Supplied data:
########################################

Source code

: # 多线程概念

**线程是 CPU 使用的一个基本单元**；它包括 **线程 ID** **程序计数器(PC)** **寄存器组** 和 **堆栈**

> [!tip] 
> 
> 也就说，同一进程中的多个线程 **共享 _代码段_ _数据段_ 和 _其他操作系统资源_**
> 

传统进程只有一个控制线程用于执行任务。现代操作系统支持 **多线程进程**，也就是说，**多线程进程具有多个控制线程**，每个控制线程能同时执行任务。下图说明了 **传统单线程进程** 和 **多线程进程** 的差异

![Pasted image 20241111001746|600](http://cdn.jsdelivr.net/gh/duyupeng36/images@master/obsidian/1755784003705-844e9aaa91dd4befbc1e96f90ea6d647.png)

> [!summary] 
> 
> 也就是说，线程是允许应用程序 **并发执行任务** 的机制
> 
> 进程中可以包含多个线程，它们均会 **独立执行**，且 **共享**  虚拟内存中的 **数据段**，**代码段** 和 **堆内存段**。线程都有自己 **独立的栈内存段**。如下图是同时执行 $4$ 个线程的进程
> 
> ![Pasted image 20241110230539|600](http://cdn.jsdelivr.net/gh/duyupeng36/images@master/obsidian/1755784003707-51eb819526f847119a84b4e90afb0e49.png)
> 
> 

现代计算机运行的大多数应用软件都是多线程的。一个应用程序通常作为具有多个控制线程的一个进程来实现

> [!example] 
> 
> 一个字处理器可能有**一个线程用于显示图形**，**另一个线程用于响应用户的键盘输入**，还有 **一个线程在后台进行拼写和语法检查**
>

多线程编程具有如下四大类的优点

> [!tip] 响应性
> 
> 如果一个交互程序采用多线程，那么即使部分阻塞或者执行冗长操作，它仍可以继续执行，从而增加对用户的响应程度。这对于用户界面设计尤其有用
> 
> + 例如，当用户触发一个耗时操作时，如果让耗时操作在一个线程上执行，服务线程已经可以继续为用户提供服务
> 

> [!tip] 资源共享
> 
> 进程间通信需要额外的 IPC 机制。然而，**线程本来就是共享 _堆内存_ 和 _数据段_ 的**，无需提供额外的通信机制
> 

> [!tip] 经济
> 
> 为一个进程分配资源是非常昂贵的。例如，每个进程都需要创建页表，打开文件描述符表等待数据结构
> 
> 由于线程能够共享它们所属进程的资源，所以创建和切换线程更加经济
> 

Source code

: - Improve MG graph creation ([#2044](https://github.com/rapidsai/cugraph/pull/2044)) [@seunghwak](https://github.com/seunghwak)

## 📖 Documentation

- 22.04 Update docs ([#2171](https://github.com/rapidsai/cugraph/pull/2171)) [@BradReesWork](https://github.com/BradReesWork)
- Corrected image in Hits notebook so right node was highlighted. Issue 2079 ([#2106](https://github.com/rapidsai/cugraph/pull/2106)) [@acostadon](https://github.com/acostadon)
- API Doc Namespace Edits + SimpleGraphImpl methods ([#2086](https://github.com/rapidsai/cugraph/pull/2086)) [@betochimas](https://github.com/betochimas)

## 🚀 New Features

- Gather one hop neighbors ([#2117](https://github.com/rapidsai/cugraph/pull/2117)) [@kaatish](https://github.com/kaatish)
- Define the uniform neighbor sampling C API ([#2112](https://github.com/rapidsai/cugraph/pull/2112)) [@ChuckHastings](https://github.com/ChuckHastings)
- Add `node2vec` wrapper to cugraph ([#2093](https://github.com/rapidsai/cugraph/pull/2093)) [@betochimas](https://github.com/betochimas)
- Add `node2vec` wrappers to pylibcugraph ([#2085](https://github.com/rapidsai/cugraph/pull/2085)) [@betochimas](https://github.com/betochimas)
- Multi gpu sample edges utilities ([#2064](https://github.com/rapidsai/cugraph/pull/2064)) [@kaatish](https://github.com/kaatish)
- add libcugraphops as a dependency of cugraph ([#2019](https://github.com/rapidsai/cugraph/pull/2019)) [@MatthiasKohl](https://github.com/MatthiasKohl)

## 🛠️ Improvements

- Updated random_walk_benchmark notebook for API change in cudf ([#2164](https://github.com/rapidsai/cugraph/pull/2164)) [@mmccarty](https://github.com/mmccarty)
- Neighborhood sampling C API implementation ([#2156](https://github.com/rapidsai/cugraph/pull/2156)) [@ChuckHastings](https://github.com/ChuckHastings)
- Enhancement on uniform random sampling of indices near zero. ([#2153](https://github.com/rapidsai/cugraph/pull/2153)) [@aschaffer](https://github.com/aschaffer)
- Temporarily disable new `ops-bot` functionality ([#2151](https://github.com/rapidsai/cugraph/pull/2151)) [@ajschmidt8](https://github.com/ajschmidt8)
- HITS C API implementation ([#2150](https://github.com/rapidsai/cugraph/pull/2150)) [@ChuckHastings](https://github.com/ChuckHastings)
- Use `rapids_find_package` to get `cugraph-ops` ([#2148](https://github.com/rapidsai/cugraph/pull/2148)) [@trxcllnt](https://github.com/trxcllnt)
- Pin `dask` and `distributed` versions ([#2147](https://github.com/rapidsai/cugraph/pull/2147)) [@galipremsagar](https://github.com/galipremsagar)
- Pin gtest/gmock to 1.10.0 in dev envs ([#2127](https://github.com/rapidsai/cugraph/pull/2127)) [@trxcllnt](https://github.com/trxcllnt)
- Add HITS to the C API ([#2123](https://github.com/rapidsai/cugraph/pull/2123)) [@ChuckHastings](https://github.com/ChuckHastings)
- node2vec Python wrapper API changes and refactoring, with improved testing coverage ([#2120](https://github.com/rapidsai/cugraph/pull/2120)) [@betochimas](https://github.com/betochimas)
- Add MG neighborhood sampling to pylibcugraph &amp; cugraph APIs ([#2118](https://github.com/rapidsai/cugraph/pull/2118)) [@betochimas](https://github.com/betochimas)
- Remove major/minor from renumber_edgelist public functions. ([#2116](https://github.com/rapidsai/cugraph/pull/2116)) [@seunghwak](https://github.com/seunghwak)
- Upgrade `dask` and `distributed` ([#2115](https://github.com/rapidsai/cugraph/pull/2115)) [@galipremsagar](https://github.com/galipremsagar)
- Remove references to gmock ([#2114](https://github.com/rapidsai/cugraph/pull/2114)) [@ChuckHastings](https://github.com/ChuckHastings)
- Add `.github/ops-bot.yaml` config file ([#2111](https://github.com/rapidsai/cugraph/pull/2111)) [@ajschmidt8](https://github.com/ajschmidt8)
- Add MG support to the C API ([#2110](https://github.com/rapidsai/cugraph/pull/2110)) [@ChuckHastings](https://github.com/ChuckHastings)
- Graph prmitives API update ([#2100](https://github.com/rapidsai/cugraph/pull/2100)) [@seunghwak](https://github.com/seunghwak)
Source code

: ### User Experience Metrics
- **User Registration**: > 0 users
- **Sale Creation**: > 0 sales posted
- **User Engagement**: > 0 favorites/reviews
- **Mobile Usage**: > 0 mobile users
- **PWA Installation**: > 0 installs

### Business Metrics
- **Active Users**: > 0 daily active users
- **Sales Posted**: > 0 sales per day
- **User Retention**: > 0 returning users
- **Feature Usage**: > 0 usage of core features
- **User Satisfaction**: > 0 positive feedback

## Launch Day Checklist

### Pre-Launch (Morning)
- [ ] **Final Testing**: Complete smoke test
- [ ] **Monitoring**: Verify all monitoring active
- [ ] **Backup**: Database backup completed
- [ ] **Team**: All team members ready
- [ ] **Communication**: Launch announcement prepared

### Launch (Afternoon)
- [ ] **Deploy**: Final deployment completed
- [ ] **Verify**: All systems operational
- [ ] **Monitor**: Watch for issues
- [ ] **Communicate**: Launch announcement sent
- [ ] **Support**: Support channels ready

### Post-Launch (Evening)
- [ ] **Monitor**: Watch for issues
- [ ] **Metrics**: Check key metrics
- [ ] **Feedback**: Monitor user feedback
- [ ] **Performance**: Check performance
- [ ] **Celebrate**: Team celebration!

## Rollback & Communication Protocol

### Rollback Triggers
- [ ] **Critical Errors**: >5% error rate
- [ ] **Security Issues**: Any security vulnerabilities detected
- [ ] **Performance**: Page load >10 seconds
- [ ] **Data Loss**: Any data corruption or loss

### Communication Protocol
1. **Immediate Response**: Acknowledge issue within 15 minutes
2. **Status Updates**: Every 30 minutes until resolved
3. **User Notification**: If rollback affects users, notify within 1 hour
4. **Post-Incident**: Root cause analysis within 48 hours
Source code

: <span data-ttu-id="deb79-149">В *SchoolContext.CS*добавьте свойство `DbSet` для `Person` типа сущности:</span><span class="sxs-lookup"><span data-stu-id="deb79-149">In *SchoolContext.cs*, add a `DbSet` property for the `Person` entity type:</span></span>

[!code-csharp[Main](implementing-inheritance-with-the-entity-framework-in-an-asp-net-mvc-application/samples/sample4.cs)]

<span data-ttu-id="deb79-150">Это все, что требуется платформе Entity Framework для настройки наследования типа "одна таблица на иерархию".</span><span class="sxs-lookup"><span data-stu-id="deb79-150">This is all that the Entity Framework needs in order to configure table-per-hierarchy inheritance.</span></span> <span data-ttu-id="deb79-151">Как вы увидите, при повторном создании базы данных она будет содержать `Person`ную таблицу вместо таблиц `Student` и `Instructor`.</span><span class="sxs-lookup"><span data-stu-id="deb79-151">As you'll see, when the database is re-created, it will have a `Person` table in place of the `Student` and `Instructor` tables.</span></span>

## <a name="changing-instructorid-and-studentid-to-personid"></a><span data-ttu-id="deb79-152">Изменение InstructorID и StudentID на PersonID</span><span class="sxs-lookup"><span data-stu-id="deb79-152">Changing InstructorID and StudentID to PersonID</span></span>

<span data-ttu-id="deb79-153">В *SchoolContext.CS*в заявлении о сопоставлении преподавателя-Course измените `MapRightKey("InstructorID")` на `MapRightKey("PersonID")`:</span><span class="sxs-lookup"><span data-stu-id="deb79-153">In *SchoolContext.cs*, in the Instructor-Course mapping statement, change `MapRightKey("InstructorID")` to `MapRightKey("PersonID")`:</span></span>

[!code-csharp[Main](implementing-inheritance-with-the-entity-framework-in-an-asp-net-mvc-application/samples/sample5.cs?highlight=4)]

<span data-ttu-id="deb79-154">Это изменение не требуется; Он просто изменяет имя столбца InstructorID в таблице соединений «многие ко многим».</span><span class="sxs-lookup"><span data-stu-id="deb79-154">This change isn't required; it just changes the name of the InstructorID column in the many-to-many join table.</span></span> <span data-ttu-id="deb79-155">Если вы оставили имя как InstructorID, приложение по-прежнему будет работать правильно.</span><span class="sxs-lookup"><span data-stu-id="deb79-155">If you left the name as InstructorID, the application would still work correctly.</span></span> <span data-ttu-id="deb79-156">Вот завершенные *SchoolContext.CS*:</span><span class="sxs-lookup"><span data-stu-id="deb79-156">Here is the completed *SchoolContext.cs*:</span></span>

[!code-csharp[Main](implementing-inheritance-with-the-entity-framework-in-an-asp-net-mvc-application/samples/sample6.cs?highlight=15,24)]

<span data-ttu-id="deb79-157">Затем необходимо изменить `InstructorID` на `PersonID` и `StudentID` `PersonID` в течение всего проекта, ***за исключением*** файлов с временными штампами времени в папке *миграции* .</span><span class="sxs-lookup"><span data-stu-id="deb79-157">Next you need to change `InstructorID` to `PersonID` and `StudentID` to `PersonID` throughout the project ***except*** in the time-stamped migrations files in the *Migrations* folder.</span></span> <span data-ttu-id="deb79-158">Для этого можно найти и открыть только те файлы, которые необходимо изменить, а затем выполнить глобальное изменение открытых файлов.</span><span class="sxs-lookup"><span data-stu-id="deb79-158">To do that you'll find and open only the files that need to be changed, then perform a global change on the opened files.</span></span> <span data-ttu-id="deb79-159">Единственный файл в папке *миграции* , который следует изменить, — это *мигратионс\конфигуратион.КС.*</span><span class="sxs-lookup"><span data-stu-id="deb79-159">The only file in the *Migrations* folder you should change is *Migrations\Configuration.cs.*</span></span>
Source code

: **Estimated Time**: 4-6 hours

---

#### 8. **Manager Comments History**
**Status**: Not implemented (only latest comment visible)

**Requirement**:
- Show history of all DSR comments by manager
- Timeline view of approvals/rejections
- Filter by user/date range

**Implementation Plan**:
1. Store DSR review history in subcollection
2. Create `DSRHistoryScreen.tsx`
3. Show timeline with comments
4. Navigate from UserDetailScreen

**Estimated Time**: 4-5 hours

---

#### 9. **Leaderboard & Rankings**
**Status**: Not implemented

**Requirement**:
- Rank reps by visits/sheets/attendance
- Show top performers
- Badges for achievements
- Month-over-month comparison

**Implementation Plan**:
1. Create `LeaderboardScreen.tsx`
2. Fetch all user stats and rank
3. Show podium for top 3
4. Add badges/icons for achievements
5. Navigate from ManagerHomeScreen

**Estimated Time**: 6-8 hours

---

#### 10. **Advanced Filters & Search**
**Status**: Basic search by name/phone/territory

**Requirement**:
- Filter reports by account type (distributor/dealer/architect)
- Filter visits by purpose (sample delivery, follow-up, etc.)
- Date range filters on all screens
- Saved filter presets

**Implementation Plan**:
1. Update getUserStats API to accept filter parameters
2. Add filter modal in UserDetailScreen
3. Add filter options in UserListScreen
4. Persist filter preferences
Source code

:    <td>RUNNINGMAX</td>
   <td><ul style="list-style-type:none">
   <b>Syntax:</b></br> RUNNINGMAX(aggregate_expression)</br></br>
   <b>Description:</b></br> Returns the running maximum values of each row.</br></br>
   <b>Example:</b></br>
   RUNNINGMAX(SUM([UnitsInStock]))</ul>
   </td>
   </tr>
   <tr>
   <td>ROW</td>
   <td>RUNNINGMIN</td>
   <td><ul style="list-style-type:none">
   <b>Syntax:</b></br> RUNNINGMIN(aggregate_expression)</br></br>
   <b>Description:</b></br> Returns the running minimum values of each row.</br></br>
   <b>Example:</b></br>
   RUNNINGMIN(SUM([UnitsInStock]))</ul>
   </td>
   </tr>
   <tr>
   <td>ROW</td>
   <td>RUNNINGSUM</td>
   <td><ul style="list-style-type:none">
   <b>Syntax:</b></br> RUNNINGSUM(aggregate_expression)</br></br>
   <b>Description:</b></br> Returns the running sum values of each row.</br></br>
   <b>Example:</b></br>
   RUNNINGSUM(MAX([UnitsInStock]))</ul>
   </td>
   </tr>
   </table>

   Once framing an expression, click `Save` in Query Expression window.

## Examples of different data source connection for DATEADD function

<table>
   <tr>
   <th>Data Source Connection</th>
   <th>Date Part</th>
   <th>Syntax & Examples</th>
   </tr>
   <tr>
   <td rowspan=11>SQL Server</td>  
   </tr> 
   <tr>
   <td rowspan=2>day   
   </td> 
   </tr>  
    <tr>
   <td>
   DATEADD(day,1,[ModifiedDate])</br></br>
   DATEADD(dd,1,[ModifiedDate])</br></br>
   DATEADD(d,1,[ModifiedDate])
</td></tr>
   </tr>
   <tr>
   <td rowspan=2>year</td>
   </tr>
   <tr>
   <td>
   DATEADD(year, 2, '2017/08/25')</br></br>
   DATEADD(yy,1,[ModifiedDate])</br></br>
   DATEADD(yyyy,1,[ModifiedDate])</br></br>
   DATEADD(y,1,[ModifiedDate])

########################################

Task item: Return a copy of each line in the records above that has "achievements" in it.

Exercise solution:
- Badges for achievements
4. Add badges/icons for achievements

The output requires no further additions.